Continuing the theme of first songs on first albums as mission statements: Rage Against the Machine gave us an ironic take on this with “Bombtrack.”
Rage Against the Machine made three albums of original music, spanning from 1992 to 1999. In that seven-year period, the sound of the band evolved very little, sticking with the heavy pentatonic-based riffing, beat-boxing whammy pedal solos, and ever-frantic scream-rap being spit from the ready mouth of Zach de la Rocha. So it's little surprise that “Bombtrack” serves as an excellent mission statement for the band. It “established" a template only in the sense that the template changed essentially zero through every song in the band’s discography.
This could be a negative if their formula didn’t have the benefit of some of the most imaginative heavy riffs devised for an electric guitar. The songs were a series of riffs, each building to an incisive mantra before shifting gears into the next riff section. The dramatic advantage of this style shows the line between politics and performance and the eerie symbiosis they have. It turns out that heavy, aggressive metal riffs repeated on a long building loop to a shrieking climax mirrors the patterns of some of the most manipulative of political speaking practices.

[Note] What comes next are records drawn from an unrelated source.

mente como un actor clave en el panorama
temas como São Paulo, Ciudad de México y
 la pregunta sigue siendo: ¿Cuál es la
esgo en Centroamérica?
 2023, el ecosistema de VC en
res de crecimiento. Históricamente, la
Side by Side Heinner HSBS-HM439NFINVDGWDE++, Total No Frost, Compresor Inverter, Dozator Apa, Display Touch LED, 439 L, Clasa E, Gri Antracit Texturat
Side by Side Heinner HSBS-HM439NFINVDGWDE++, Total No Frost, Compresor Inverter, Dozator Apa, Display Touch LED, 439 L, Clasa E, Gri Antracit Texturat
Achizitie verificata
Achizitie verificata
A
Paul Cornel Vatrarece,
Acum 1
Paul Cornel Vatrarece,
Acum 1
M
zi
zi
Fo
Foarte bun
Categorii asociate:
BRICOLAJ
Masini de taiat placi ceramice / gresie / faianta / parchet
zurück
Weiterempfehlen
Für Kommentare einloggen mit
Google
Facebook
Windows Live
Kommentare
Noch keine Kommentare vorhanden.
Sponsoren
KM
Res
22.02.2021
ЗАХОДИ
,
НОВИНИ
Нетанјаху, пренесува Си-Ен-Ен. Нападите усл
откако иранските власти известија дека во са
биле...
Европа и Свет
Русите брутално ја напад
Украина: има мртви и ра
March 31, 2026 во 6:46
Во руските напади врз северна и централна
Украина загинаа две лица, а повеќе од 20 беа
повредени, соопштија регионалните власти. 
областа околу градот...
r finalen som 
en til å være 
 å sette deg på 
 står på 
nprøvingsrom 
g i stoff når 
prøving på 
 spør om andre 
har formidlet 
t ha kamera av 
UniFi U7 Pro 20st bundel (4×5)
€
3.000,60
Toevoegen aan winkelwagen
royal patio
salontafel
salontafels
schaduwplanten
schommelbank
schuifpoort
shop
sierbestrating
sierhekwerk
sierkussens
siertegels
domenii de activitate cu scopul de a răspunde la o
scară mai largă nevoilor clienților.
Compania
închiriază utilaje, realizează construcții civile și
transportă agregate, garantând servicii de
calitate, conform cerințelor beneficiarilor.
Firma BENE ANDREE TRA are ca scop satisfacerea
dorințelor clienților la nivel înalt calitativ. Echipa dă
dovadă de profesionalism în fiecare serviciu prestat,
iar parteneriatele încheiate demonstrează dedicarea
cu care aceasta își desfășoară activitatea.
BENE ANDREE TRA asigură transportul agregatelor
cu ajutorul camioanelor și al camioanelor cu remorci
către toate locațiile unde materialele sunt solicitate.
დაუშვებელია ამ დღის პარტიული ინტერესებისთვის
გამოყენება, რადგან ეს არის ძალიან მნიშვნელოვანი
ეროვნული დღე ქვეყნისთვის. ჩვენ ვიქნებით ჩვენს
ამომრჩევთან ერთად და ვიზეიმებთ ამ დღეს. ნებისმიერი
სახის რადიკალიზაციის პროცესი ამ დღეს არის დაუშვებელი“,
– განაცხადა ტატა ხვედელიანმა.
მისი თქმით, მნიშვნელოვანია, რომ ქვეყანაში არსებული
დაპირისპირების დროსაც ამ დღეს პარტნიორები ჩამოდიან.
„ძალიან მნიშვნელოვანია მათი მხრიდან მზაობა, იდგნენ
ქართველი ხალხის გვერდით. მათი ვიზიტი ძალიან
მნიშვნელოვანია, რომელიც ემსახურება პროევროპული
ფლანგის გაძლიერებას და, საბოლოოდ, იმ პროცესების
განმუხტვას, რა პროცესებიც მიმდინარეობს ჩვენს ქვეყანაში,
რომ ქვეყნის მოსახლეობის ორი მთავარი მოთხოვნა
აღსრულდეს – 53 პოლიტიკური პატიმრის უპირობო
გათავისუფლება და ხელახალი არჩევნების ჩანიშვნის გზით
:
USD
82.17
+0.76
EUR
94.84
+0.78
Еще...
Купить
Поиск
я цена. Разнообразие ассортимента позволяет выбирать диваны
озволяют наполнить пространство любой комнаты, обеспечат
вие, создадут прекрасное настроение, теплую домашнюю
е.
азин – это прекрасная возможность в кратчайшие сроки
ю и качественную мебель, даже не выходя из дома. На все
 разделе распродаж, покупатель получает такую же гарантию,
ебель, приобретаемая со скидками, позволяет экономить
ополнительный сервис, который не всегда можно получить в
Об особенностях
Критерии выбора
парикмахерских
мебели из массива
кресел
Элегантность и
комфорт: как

And so as the guitars, bass, and drum repeat each breathtaking musical idea, de la Rocha has a prime opportunity to infect them with his incessant sloganeering, equally on repeat. The drama of these songs is in how long a segment can repeat before changing, what that change will be (inevitably awesome), and what the new political rant will be to overlay it and ride the section out to peak fury.
Also, it wasn’t an issue that their style barely changed, because the dudes who got into this music the most were/are not really into the “self reinvention” idea so much as they are into the idea that they are the ones who are perpetually right in a world of decadence and compromise.
Paul Ryan is on record as a fan of Rage Against the Machine.
The band also pioneered the concept of joining a major conglomerate entity for the purpose of commandeering the wide reach of its media apparatus, with the goal of spreading a supposedly positive populist utopian philosophy through the spitting of aggressive bile about the society as-is, wholly absent-minded of the practicality of all people being able to fit happily into the utopian paradigm. In their day, they were heavily criticized by their most dedicated purists for this embrace of establishment infrastructure. Amongst those this concept used to most harshly offend, it has since found much more emphatic acceptance.